### What is required
The data below is to be output in full, unchanged.

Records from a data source
%%

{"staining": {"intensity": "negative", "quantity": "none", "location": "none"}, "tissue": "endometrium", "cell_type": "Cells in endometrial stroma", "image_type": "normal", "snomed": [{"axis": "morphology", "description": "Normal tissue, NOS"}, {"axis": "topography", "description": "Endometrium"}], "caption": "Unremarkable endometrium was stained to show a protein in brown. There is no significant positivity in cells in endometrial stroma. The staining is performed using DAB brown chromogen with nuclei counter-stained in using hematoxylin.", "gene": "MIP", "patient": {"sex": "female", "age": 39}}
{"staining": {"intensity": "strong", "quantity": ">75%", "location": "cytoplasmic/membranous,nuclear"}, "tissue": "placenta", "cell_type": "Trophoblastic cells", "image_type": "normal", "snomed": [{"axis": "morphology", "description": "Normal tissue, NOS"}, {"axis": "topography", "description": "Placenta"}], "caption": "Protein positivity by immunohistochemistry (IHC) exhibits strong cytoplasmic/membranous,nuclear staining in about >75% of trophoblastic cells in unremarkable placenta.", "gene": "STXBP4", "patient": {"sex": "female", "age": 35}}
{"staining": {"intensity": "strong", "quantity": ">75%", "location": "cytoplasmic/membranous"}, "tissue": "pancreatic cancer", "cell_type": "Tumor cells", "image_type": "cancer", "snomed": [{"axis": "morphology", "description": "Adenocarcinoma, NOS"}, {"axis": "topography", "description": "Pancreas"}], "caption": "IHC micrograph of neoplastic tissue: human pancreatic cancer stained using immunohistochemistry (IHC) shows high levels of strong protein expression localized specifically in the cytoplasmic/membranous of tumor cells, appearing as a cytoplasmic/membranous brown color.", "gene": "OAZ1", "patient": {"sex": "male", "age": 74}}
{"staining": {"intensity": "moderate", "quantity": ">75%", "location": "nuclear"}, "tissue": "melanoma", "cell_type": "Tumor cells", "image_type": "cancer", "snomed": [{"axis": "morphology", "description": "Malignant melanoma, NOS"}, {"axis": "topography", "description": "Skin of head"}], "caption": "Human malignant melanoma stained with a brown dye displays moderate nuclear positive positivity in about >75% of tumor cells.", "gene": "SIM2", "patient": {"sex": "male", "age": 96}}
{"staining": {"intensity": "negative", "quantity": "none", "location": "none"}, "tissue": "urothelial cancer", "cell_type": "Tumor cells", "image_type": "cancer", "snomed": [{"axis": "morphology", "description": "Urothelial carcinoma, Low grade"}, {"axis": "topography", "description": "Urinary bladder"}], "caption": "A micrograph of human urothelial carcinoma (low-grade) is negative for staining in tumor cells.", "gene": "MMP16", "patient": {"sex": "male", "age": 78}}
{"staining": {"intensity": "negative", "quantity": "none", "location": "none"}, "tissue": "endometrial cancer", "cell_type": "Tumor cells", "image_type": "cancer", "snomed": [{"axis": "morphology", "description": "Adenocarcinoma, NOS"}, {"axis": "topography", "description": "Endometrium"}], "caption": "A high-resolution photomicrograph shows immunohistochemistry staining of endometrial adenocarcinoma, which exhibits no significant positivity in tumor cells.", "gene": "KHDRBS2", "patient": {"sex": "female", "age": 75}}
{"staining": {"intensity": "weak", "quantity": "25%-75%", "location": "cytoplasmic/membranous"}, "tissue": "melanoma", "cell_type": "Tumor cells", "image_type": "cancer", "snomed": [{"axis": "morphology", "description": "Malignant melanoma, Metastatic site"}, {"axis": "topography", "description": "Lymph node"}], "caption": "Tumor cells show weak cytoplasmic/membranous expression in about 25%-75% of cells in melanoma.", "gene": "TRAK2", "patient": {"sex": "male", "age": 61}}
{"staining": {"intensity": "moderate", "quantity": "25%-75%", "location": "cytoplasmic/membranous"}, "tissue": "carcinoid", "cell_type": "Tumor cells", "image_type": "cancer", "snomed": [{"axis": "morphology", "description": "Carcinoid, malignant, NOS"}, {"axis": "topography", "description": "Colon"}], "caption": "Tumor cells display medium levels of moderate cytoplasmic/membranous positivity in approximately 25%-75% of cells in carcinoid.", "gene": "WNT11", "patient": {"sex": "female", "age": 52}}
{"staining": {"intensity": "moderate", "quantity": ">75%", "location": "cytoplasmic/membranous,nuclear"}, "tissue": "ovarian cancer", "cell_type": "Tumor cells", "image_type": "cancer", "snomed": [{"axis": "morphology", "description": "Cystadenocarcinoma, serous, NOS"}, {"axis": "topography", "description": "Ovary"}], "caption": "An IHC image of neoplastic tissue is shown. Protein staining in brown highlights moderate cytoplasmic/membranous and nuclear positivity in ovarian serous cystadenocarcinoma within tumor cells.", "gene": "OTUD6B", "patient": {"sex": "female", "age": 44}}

%%

### Task answer
{"staining": {"intensity": "negative", "quantity": "none", "location": "none"}, "tissue": "endometrium", "cell_type": "Cells in endometrial stroma", "image_type": "normal", "snomed": [{"axis": "morphology", "description": "Normal tissue, NOS"}, {"axis": "topography", "description": "Endometrium"}], "caption": "Unremarkable endometrium was stained to show a protein in brown. There is no significant positivity in cells in endometrial stroma. The staining is performed using DAB brown chromogen with nuclei counter-stained in using hematoxylin.", "gene": "MIP", "patient": {"sex": "female", "age": 39}}
{"staining": {"intensity": "strong", "quantity": ">75%", "location": "cytoplasmic/membranous,nuclear"}, "tissue": "placenta", "cell_type": "Trophoblastic cells", "image_type": "normal", "snomed": [{"axis": "morphology", "description": "Normal tissue, NOS"}, {"axis": "topography", "description": "Placenta"}], "caption": "Protein positivity by immunohistochemistry (IHC) exhibits strong cytoplasmic/membranous,nuclear staining in about >75% of trophoblastic cells in unremarkable placenta.", "gene": "STXBP4", "patient": {"sex": "female", "age": 35}}
{"staining": {"intensity": "strong", "quantity": ">75%", "location": "cytoplasmic/membranous"}, "tissue": "pancreatic cancer", "cell_type": "Tumor cells", "image_type": "cancer", "snomed": [{"axis": "morphology", "description": "Adenocarcinoma, NOS"}, {"axis": "topography", "description": "Pancreas"}], "caption": "IHC micrograph of neoplastic tissue: human pancreatic cancer stained using immunohistochemistry (IHC) shows high levels of strong protein expression localized specifically in the cytoplasmic/membranous of tumor cells, appearing as a cytoplasmic/membranous brown color.", "gene": "OAZ1", "patient": {"sex": "male", "age": 74}}
{"staining": {"intensity": "moderate", "quantity": ">75%", "location": "nuclear"}, "tissue": "melanoma", "cell_type": "Tumor cells", "image_type": "cancer", "snomed": [{"axis": "morphology", "description": "Malignant melanoma, NOS"}, {"axis": "topography", "description": "Skin of head"}], "caption": "Human malignant melanoma stained with a brown dye displays moderate nuclear positive positivity in about >75% of tumor cells.", "gene": "SIM2", "patient": {"sex": "male", "age": 96}}
{"staining": {"intensity": "negative", "quantity": "none", "location": "none"}, "tissue": "urothelial cancer", "cell_type": "Tumor cells", "image_type": "cancer", "snomed": [{"axis": "morphology", "description": "Urothelial carcinoma, Low grade"}, {"axis": "topography", "description": "Urinary bladder"}], "caption": "A micrograph of human urothelial carcinoma (low-grade) is negative for staining in tumor cells.", "gene": "MMP16", "patient": {"sex": "male", "age": 78}}
{"staining": {"intensity": "negative", "quantity": "none", "location": "none"}, "tissue": "endometrial cancer", "cell_type": "Tumor cells", "image_type": "cancer", "snomed": [{"axis": "morphology", "description": "Adenocarcinoma, NOS"}, {"axis": "topography", "description": "Endometrium"}], "caption": "A high-resolution photomicrograph shows immunohistochemistry staining of endometrial adenocarcinoma, which exhibits no significant positivity in tumor cells.", "gene": "KHDRBS2", "patient": {"sex": "female", "age": 75}}
{"staining": {"intensity": "weak", "quantity": "25%-75%", "location": "cytoplasmic/membranous"}, "tissue": "melanoma", "cell_type": "Tumor cells", "image_type": "cancer", "snomed": [{"axis": "morphology", "description": "Malignant melanoma, Metastatic site"}, {"axis": "topography", "description": "Lymph node"}], "caption": "Tumor cells show weak cytoplasmic/membranous expression in about 25%-75% of cells in melanoma.", "gene": "TRAK2", "patient": {"sex": "male", "age": 61}}
{"staining": {"intensity": "moderate", "quantity": "25%-75%", "location": "cytoplasmic/membranous"}, "tissue": "carcinoid", "cell_type": "Tumor cells", "image_type": "cancer", "snomed": [{"axis": "morphology", "description": "Carcinoid, malignant, NOS"}, {"axis": "topography", "description": "Colon"}], "caption": "Tumor cells display medium levels of moderate cytoplasmic/membranous positivity in approximately 25%-75% of cells in carcinoid.", "gene": "WNT11", "patient": {"sex": "female", "age": 52}}
{"staining": {"intensity": "moderate", "quantity": ">75%", "location": "cytoplasmic/membranous,nuclear"}, "tissue": "ovarian cancer", "cell_type": "Tumor cells", "image_type": "cancer", "snomed": [{"axis": "morphology", "description": "Cystadenocarcinoma, serous, NOS"}, {"axis": "topography", "description": "Ovary"}], "caption": "An IHC image of neoplastic tissue is shown. Protein staining in brown highlights moderate cytoplasmic/membranous and nuclear positivity in ovarian serous cystadenocarcinoma within tumor cells.", "gene": "OTUD6B", "patient": {"sex": "female", "age": 44}}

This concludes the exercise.